Weekend Update (Excluding Desk Pieces)

Grade: C

  • Political jokes were soft, despite every reason to kick Republicans while they’re down
  • Florida jokes always appreciated
  • Che goes a little harder, but still pulls some punches
  • Gritty jokes only make him stronger
  • Non-political jokes had a little more punch, fun

Weekend Update Desk Piece #1: White House Press Intern

Grade: C+

  • The kind of quick goofy one-off jokes SNL used to do, but now has largely disappeared
  • Cecily commits pretty well despite having no reason to
  • More of these can help re-establish SNL as a place to see fun unexpected weirdness instead of a tired sludge of the same rote bits
  • The callback/obvious doctored video was a little funnier than it should’ve been

Weekend Update Desk Piece #2: Pete Davidson Apologizes to Lt Com Dan Crenshaw

Grade: C

  • Apology was not warranted, but was forced into it
  • Good delivery as usual from Pete
  • SNL has a history of doing this sort of redemption of politicians
  • Pete was an especially good sport about the Ariana joke
  • I’m assuming Pete wrote all these jokes about himself, pretty strong
  • Is this the both sides-ism show? My god what kind of fun-draining crap is this
  • Stop giving self-serving craven politicians time to make themselves not look shitty!

The Poddys

Grade: B+

  • Nice setup, podcasts are ripe for parody
  • Categories are smart, clean, prescient
  • An ensemble sketch, most every cast member was in this
  • The white girl in places where they don’t belong is especially inspired, executed well
  • Writing is tight
  • Marc Maron impersonation is spot-on, almost too good
  • Hitting every button here, surprisingly in-depth knowledge of stupid/meaningless podcasts
  • Overall very good, writing carried it

House Hunters

Grade: B+

  • Rote concept turns immediately insane
  • Exercise in how to do heightening, even after starting crazy
  • Avant garde, almost experimental comedy
  • Good example of how almost any concept can be executed well in the hands of a talented writer and willing actors
  • Really good sketch, a tad overwritten and too much of a talking head-style, but overall very good

Brothers

Grade: B

  • Throwback to a Will Ferrell or Chris Farley-esque sketch
  • Playfully stupid in a way that SNL rarely is nowadays
  • Cecily with a rare break, Aidy breaking as usual
  • Beck and Kyle knew how to heighten to keep things fun
  • Feels like it needed another beat to properly push it over the edge

Outside the Women’s Bathroom

Grade: D-

  • Concept flawed from the start
  • Who green-lit this idea? At the very least should have flipped the genders
  • Umm, why is this person portrayed in a sympathetic/funny manner and not a fucking creep like he actually is?
  • Missed the mark very, very hard
  • No real jokes, just trying to make light of/justify threatening creep behavior

Average grade of all sketches: C

A little more about…

the political aspects of this episode.

By nature, SNL has always had an uncomfortable relationship with politics. As a weekly sketch show that made their name through political impersonations, they are obligated to cover politics and poke fun at current events. However, their wide audience and mass appeal necessitates them to paint with a broad brush, pull punches, and fall victim to the dreaded “both sides-ism” that currently plagues all mass media coverage, who refuse to cover our president like the truly brain dead, Adderall-addicted, big baby that he is.

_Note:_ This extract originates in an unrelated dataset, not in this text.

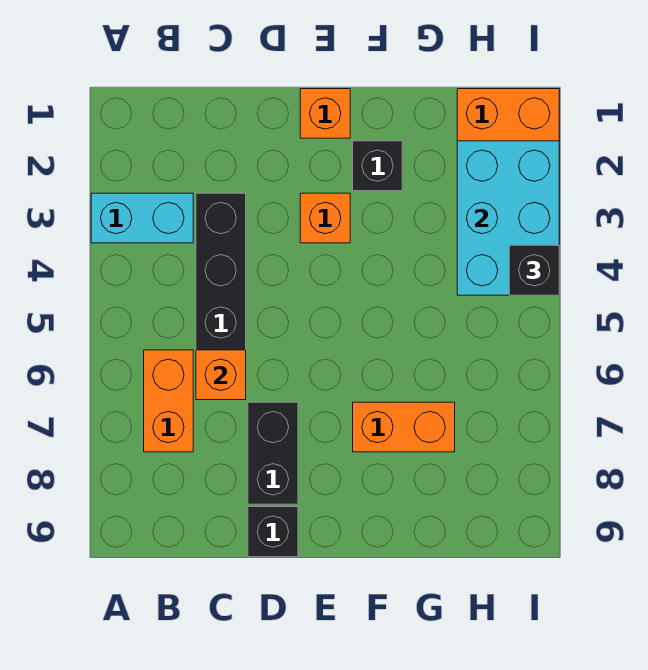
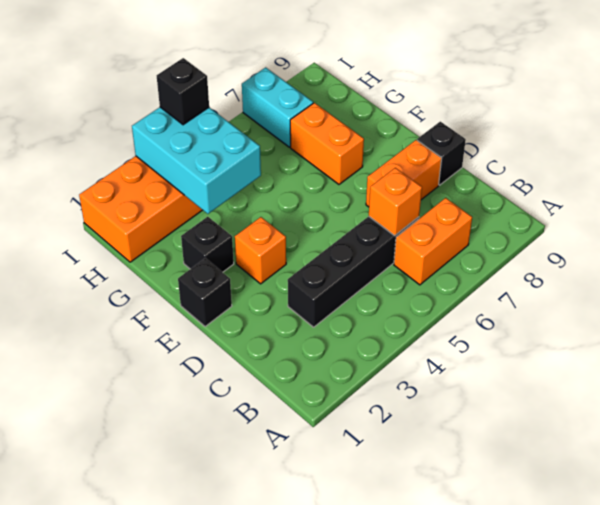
cyan 1x2 brick [91,193,193,243] -> cyan 1x2 brick moved to [242,67,313,147]
black 1x2 brick [248,402,298,504] -> orange 1x2 brick [366,140,442,207]
orange 1x1 brick [300,89,350,138] -> black 1x1 brick [178,258,232,327]
cyan 2x3 brick [457,141,559,295] -> cyan 2x3 brick turned to [132,107,261,214]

SNL often treats this both-sidesism as a badge of honor, using it as cover to say that no one is off limits, and that anyone can be ripe for parody at any time. Indeed, when they accurately deploy this attitude with sharp writing and inspired impersonations it feels earned. However, much more likely than not, they use it as an excuse for lazy writing, half-assed impersonations, and toothless political commentary. This week, the week after large Democrat victories, rather than applaud Democrats for what they did right, SNL instead focused on the Republicans. Here are the political sketches/statements that SNL dabbled in this week:

- The firing of Jeff Sessions, within which they attempted to show some sympathy for the man who ordered border security to separate babies from their mothers, which lead to several children’s deaths

- A half-assed statement by the host thanking us for voting, no matter which side it was for

- A pre-filmed sketch with the extremely limp concept that no matter which political party we identify with, we hate the same stuff (but I guess only one side hates putting kids in cages!)

- A weekend update that took a few swings at Trump, but otherwise focused on Democrats who lost (while also taking a swipe at black Democrats)

- A Pete Davidson desk piece where he apologizes in person to Dan Crenshaw (a Republican who won, perhaps because of Pete’s comments from the prior week) for making fun of his appearance. In that same segment the prior week, Pete poked fun of the appearance of many other politicians, including a prominent Democrat. He did not apologize to any of them. Dan was given significant network time to show that he’s a “good sport”, when in fact the network felt incredible pressure to apologize simply because he is a war veteran.

The unabashed joy that the majority of the nation (and vast majority of SNL’s viewership) experienced in the week leading up to this episode was nowhere to be found, smashed down amid the need to highlight Republican victories and stories. A brief mention of Democrats taking over the House of Representatives was immediately dropped, and the only Democrats mentioned by name either lost their elections or were used as a jumping off point for a gay joke. Beto O’Rourke was the subject of a joke whose punchline is that he is a loser (I suppose for losing an election he was expected to lose?). All fun and celebratory attitudes were sucked dry in the name of making sure the losing political party (Republicans) didn’t feel too bad about themselves.

This is the danger of appealing to the soft middle of the nation. All edges are lost, and unless a big obvious target exists (Trump, Bush, Clinton), politicians are treated with kid gloves, no matter how despicable their positions or damage their policies cause. SNL has long been victim to the political failings of needing to broadly appeal to everyone, but this episode puts a fine point on just how far they reach to present both sides as reasonable and “good people” at heart, even when there is no evidence whatsoever to support it. It is a naivety from which their comedy suffers greatly, as without observing hard truths, true satire cannot exist. Until writers are allowed to fully let loose on evil politicians who deserve their ire, SNL will not be a place where consistent political satire can thrive. And because SNL airs on a network concerned with appearing biased, that will never happen.